VICTORIA – Government introduced Bill 22 on February 28, the Education Improvement Act, that suspends the teachers’ strike action and sets a “cooling off” period, appoints a mediator to facilitate bargaining, and implements a new $165-million Learning Improvement Fund and other enhancements to K-12 education.
Bill 22 imposes a cooling off period and suspends the teachers’ union strike action while calling on the assistance of a mediator. The legislation does not impose a new contract. Rather, it extends the previous collective agreement to cover the mediation period, with the goal of reaching a negotiated agreement by the beginning of summer. If there is no agreement, then the mediator will issue a report by June 30, 2012 with non-binding recommendations.
The mediator will work to balance the interests of employers and employees and their mandate includes the ability to help find agreement on manner and consequences of class organization and the local-provincial split of bargaining issues. Their mandate also requires that any proposed solutions must not result in net new costs for school districts.
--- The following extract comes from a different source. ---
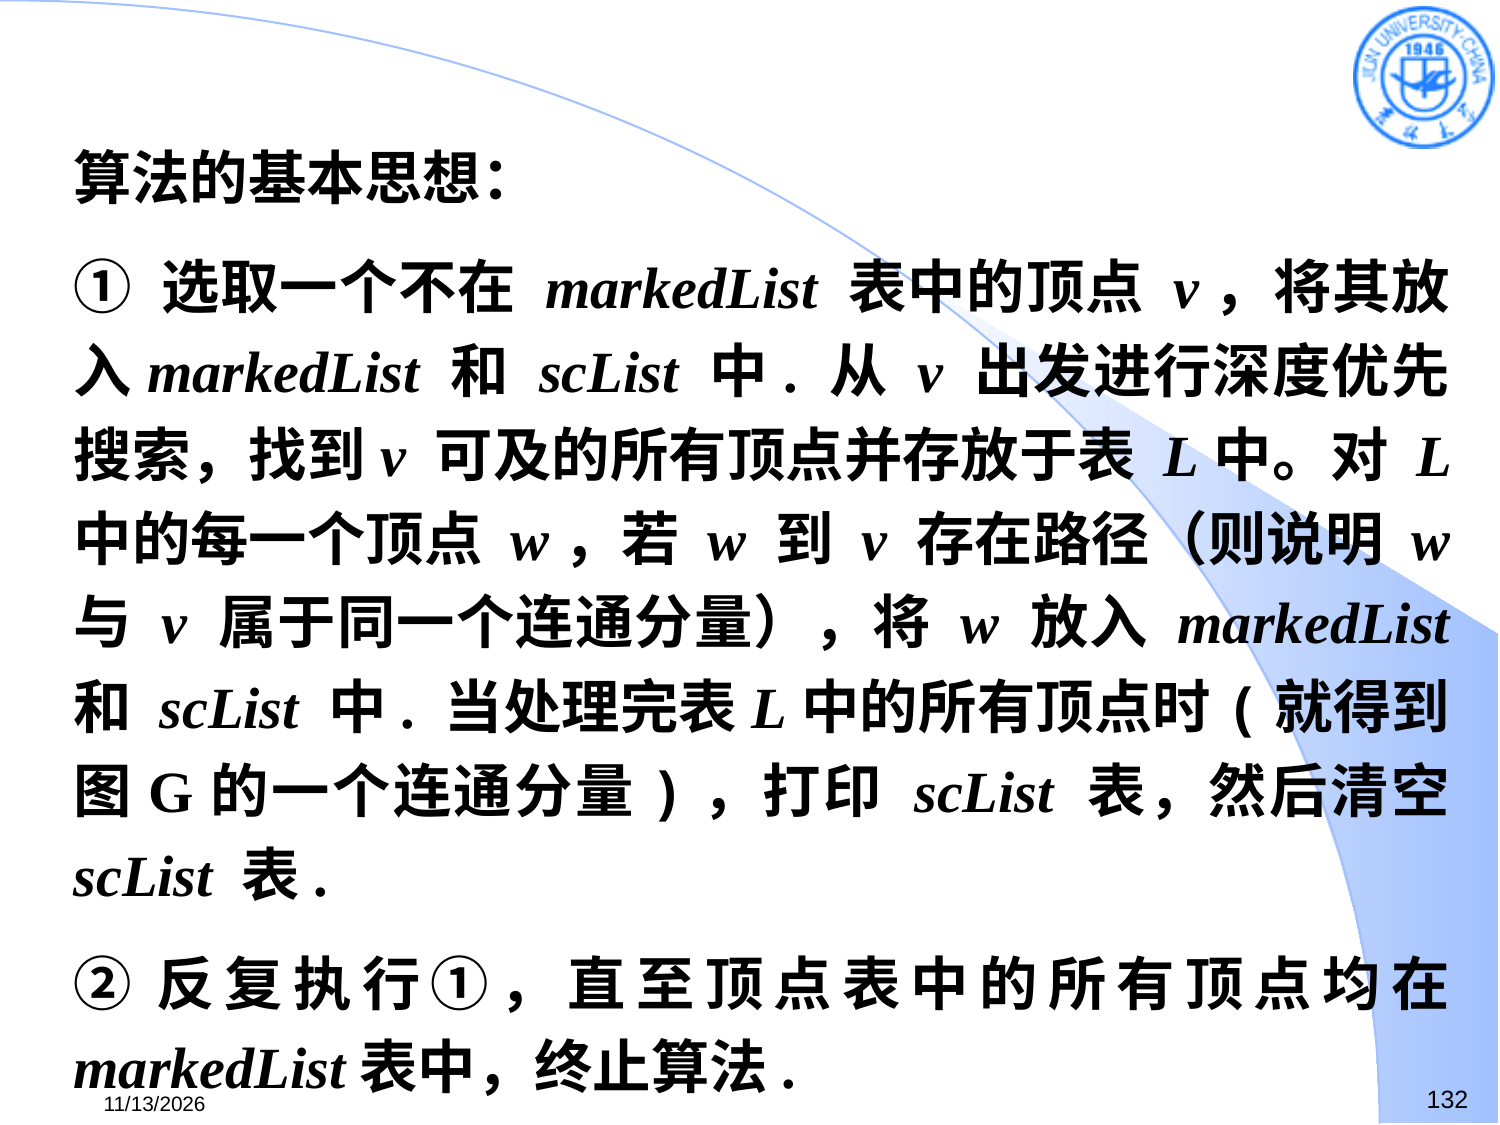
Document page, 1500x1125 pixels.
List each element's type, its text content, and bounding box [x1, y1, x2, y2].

text_box 算法的基本思想： ① 选取一个不在 markedList 表中的顶点 v，将其放入markedList 和 scList 中. 从 v 出发进行深度优先搜索，找到v 可及的所有顶点并存放于表 L中。对 L 中的每一个顶点 w，若 w 到 v 存在路径（则说明 w 与 v 属于同一个连通分量），将 w 放入 markedList 和 scList 中. 当处理完表L中的所有顶点时(就得到图G的一个连通分量)，打印 scList 表，然后清空 scList 表. ②反复执行①，直至顶点表中的所有顶点均在 markedList表中，终止算法. [58, 119, 1465, 1108]
picture [1353, 6, 1495, 149]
The Education Improvement Act also includes several initiatives that will benefit teachers, including the Learning Improvement Fund to help teachers meet complex needs in their classrooms and the restoration of class size and related matters to the scope of collective bargaining. The legislation streamlines and sets the stage for more effective consultations between teachers and administrators on class organization matters and mandates additional compensation for teachers where class size exceeds 30 students. Collectively, the improvements serve as the government’s response to last year’s B.C. Supreme Court decision on Bills 27 and 28.
Minister of Education George Abbott –
“We’re putting more money into the classroom, we’re improving supports for students and teachers, we’re providing additional teacher compensation where class size exceeds the student limit, and we’re restoring the opportunity to bargain class size and related matters. Taken together, these are significant gains that recognize the important role and contribution of teachers.”